▸ Texte à lire
==========

Inutile, car les cantons et les communes ont aujourd’hui déjà la compétence d’édicter des règles d’aménagement du territoire pour lutter contre les lits froids ou pour permettre aux populations locales de se loger encore dans leurs villages. Des communes, telles Crans, Zermatt ou Chardonne, ont déjà pris de telles mesures, approuvées par les populations concernées et adaptées à la situation réelle de l’immobilier local. Nul besoin que la Confédération s’en mêle; chaque canton est seul capable d’évaluer comment concilier sauvegarde du paysage, développement économique et promotion touristique à long terme! Nous ne voyons dans le projet du gouvernement central qu’une nouvelle tentative d’emprise fédérale sur la politique territoriale des cantons.

==========

▸ Données extraites
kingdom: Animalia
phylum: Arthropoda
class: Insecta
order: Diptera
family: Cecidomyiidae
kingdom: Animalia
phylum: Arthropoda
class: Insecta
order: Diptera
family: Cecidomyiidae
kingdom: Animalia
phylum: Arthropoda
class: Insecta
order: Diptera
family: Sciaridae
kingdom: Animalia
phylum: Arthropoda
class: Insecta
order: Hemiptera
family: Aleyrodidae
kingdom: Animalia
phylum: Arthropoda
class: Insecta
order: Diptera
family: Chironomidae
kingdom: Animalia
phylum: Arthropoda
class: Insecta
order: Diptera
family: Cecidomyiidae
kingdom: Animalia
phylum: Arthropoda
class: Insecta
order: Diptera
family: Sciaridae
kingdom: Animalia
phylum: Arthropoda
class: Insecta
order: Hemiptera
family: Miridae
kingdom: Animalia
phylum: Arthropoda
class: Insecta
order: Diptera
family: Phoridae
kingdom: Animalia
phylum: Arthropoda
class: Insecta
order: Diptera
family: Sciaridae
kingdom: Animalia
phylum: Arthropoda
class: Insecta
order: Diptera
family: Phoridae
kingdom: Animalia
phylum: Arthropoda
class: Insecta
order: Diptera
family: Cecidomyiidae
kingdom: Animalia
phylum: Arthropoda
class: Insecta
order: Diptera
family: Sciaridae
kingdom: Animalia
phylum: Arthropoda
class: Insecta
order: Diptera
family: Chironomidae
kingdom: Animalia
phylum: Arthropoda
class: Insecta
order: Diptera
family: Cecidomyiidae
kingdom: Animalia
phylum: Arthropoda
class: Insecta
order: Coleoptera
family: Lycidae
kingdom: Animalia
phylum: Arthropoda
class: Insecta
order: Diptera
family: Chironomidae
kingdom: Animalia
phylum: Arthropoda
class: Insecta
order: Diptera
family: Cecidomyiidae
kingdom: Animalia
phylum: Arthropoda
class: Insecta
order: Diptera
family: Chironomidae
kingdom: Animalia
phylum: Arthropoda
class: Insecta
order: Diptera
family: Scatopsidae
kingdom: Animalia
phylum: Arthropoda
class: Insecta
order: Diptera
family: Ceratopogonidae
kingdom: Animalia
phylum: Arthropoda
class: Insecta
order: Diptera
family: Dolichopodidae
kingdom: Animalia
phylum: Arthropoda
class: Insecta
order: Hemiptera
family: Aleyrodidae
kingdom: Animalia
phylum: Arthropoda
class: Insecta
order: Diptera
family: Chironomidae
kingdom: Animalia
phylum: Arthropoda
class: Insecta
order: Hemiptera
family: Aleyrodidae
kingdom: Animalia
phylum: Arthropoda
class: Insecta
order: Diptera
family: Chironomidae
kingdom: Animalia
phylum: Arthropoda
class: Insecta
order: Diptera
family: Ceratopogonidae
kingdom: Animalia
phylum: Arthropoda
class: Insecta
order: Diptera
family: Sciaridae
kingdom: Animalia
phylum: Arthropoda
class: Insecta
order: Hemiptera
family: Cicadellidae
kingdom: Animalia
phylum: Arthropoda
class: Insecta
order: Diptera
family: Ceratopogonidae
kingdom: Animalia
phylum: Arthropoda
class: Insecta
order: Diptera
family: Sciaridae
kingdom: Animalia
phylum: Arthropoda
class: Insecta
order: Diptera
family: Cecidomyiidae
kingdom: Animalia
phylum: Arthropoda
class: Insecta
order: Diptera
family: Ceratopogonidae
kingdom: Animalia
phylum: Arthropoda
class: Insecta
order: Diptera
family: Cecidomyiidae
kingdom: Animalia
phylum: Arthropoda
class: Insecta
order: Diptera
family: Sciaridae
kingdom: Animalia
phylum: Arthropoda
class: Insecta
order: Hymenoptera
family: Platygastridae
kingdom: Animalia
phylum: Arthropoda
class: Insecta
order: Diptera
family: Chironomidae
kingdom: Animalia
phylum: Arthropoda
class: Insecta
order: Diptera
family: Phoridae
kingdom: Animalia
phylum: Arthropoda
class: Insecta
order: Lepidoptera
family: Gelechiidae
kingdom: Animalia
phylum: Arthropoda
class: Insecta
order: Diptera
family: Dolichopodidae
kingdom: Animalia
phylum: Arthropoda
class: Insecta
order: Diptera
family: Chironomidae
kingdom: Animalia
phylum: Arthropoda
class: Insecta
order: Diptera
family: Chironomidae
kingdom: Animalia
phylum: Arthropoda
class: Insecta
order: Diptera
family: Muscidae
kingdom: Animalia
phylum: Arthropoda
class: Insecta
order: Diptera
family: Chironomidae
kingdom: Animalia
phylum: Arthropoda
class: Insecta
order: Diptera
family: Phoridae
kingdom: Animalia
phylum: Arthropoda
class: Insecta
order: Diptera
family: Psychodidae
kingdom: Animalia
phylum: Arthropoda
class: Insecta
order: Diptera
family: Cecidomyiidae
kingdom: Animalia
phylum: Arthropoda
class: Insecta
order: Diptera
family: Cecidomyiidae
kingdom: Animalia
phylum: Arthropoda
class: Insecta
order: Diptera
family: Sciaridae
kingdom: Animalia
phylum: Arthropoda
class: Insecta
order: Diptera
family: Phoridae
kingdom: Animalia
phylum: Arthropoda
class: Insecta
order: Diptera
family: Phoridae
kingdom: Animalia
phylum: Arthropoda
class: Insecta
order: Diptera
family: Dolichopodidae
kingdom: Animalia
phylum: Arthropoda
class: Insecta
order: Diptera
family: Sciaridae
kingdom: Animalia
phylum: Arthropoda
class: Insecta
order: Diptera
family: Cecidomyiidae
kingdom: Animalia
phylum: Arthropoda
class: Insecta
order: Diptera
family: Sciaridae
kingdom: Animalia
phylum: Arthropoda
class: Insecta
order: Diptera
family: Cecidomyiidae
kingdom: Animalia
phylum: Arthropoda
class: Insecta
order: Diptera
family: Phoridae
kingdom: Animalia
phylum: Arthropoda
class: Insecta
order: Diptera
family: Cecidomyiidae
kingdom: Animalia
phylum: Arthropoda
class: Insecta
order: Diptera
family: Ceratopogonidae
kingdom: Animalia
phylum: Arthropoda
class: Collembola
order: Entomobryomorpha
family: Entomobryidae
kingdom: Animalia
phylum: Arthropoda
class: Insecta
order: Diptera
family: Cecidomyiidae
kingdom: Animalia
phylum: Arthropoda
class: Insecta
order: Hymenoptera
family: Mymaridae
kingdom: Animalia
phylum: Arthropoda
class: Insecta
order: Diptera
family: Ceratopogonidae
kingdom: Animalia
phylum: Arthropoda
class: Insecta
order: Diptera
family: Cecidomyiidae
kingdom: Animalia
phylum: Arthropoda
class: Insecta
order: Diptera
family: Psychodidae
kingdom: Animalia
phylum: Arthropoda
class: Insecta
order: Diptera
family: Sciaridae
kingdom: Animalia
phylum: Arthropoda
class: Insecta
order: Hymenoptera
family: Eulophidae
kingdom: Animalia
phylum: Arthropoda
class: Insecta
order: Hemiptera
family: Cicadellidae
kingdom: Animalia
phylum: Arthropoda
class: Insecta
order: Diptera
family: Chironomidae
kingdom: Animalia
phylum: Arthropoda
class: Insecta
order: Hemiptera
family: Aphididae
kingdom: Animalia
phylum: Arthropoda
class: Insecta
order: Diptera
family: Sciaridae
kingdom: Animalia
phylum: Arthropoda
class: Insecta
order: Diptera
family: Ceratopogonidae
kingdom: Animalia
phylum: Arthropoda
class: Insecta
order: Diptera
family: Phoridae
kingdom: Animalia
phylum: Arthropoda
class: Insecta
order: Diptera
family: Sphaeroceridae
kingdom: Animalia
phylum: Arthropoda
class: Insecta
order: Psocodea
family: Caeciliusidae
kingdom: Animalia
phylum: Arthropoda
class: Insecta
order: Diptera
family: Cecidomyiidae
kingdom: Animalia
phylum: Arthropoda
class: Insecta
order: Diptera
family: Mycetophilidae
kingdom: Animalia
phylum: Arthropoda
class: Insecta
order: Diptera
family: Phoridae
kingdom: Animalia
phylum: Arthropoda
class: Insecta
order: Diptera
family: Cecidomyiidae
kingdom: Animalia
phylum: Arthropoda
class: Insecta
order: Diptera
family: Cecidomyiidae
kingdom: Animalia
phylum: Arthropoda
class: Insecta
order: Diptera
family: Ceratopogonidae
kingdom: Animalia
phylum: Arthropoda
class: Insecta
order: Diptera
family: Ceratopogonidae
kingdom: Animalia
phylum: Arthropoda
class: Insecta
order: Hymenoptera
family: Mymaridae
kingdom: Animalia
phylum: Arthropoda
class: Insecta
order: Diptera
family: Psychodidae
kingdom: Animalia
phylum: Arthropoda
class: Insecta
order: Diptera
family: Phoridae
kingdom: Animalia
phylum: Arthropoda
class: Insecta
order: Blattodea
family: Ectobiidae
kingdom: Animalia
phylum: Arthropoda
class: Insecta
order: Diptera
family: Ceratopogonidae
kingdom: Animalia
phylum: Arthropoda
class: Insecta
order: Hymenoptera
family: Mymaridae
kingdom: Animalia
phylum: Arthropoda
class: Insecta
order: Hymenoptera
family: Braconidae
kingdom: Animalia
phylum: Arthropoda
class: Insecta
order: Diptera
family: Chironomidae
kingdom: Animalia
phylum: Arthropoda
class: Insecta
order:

==========

▸ Objectif visé
Dans le texte sur l'aménagement du territoire, quelles communes sont citées comme ayant déjà pris de telles mesures, s'il vous plaît ?

▸ Réponse
Crans, Zermatt et Chardonne.